Ветер рвет паутину - Герчик Михаил Наумович. Страница 23
У меня гулко стучит сердце, его стук, наверно, слышен по всему дому. Значит, дядя Егор здесь! Значит, приехал. И все будет так, как сказал Артем Павлович!
Мама приподнимает меня и кладет на подушку.
— Ишь, побелел-то как, господи! — говорит она, и у нее по-привычному мелко дрожат губы. — Да обозналась я, откуда ему тут взяться-то, дяде Егору. Далеко он, ох далеко.
— Конечно, обозналась, — как можно равнодушнее отвечаю я. — Наверно, начальник какой-нибудь усатый приехал, вот ты и подумала, что дядя Егор. Я ведь сколько раз хотел написать ему, а ты мне даже листа бумаги и конверта жалеешь.
— Да не жалею я, Сашенька, — тихонько говорит мама и, прижав руки к груди, мягко ходит по комнате. — Господи, не жалею. Он, — и она испуганно кивает на стену, за которой сопит дядя Петя, — он не велит. Правду тетя Таня говорила: заел он жизнь мою, совсем заел.

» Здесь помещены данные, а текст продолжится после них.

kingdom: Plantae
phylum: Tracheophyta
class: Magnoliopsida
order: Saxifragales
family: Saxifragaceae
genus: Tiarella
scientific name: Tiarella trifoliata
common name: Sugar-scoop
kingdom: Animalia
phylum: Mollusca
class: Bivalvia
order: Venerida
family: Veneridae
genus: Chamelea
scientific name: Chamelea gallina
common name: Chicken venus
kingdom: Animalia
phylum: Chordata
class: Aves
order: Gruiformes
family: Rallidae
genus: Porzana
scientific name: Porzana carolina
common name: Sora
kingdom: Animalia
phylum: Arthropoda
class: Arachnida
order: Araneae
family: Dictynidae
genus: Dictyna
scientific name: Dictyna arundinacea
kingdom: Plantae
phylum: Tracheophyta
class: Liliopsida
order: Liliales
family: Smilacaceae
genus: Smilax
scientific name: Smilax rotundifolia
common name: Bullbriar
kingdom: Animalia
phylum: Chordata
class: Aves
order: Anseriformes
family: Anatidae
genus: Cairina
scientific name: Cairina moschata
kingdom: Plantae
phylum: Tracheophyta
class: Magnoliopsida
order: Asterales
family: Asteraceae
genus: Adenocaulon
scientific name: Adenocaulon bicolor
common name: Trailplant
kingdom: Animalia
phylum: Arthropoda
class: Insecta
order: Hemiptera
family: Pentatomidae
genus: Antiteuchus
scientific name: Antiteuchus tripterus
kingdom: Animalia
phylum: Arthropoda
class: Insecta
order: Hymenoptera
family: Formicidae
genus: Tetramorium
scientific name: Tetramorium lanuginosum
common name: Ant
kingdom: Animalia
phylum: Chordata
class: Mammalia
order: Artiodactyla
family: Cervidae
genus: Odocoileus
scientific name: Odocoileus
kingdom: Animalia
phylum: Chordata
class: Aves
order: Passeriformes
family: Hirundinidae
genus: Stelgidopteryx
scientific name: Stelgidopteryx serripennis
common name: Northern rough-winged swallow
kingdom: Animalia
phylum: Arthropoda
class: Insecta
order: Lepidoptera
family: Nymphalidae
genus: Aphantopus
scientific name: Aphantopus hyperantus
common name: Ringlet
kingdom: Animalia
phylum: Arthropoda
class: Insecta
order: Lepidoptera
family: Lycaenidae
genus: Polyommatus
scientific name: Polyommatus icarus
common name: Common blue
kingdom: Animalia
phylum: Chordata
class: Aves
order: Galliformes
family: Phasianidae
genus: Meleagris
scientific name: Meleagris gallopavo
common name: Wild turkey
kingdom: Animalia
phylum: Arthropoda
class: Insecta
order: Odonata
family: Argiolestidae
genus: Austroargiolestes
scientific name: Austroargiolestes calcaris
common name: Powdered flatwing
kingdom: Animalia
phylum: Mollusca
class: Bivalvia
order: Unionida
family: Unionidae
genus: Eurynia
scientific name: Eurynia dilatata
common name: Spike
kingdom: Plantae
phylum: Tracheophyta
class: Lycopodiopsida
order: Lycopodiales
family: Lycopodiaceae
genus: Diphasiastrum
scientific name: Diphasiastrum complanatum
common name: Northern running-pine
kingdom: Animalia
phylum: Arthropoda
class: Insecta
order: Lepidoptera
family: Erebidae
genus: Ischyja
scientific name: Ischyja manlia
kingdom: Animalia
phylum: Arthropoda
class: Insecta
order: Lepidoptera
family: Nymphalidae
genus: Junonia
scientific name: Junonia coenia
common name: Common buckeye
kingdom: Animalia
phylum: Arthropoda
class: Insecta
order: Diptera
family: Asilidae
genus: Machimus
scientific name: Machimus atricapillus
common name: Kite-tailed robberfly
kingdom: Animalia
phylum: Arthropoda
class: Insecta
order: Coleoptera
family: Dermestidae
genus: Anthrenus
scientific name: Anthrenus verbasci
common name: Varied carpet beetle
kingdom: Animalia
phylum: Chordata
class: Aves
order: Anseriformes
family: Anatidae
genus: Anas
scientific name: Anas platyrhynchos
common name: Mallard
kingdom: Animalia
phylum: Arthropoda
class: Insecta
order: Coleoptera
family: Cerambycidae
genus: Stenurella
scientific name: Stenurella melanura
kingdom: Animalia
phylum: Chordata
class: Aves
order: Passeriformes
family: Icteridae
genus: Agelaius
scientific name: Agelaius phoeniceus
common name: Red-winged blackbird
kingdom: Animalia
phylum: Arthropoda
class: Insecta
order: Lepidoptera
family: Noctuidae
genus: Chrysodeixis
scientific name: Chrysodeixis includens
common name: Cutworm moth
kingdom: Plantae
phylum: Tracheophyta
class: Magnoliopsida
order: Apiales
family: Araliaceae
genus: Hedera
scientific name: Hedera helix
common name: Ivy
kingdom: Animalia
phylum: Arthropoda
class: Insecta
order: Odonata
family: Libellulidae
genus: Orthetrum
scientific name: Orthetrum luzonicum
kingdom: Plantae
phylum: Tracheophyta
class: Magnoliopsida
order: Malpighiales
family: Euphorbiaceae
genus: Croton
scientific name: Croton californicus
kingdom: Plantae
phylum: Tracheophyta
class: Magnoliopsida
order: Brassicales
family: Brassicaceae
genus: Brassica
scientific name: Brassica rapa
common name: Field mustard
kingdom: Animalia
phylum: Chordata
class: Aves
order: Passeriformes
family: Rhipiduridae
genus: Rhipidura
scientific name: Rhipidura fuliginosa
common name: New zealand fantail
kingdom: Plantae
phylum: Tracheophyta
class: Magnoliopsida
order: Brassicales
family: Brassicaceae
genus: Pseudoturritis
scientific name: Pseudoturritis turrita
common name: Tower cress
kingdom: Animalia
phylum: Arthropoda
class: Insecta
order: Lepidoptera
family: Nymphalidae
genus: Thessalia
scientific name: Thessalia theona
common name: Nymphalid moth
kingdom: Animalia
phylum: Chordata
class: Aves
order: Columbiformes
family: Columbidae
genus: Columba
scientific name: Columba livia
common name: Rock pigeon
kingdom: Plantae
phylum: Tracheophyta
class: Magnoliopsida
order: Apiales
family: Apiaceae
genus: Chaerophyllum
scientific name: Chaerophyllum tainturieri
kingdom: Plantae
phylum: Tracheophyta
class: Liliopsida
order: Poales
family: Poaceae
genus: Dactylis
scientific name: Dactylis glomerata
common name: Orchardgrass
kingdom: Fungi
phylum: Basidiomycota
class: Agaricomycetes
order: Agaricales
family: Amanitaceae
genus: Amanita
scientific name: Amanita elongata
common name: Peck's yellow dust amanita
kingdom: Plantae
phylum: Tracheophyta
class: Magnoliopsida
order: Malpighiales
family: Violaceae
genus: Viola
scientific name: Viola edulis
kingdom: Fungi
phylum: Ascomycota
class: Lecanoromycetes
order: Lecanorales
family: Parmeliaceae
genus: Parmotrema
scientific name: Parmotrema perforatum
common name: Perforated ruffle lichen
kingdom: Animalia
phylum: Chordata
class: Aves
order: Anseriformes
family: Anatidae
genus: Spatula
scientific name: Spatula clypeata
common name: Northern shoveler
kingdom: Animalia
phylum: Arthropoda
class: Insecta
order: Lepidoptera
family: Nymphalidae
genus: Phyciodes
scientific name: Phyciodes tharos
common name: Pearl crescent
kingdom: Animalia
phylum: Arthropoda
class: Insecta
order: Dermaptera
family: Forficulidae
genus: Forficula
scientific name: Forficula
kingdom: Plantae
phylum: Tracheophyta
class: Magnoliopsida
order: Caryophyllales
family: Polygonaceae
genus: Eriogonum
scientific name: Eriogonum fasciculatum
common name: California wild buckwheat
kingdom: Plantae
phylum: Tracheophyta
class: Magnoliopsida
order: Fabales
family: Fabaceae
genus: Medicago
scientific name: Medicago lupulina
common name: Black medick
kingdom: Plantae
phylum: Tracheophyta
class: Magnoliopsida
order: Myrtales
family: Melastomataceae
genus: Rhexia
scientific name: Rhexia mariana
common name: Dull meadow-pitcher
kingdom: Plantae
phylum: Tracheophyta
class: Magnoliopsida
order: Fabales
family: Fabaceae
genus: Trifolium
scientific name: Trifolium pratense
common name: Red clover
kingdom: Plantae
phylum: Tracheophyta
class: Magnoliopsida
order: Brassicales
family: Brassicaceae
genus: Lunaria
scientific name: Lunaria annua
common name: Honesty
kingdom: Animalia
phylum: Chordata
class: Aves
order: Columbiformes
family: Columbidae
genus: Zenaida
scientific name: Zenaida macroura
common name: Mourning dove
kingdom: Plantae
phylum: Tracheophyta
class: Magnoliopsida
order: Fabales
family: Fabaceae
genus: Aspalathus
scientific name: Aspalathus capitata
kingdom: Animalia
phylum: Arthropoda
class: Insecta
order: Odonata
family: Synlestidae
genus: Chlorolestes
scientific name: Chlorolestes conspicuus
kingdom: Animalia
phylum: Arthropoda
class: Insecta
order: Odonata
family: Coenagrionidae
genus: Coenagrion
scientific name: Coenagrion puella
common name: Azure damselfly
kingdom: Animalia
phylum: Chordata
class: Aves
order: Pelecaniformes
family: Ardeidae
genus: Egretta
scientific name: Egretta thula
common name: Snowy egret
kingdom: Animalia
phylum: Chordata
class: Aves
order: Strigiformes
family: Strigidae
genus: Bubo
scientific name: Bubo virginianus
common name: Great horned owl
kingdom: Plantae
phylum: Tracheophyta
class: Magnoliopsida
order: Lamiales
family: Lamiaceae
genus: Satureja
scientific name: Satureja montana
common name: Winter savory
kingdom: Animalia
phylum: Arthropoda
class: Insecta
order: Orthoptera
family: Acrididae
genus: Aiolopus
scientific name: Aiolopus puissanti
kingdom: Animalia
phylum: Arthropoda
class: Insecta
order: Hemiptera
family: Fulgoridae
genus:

Мне хочется обнять ее, разгладить горькие морщинки на ее лице, — столько их появилось за эти два месяца! — погладить ее красные, распухшие в суставах руки, сказать, что сегодня все это окончится, что скоро мы уедем в Минск, домой… Я тянусь к ней, но пронзительное: «Анюта!», которое доносится из-за стены, срывает ее с места. Сгорбившись, шаркая, как старуха, ногами, она уходит.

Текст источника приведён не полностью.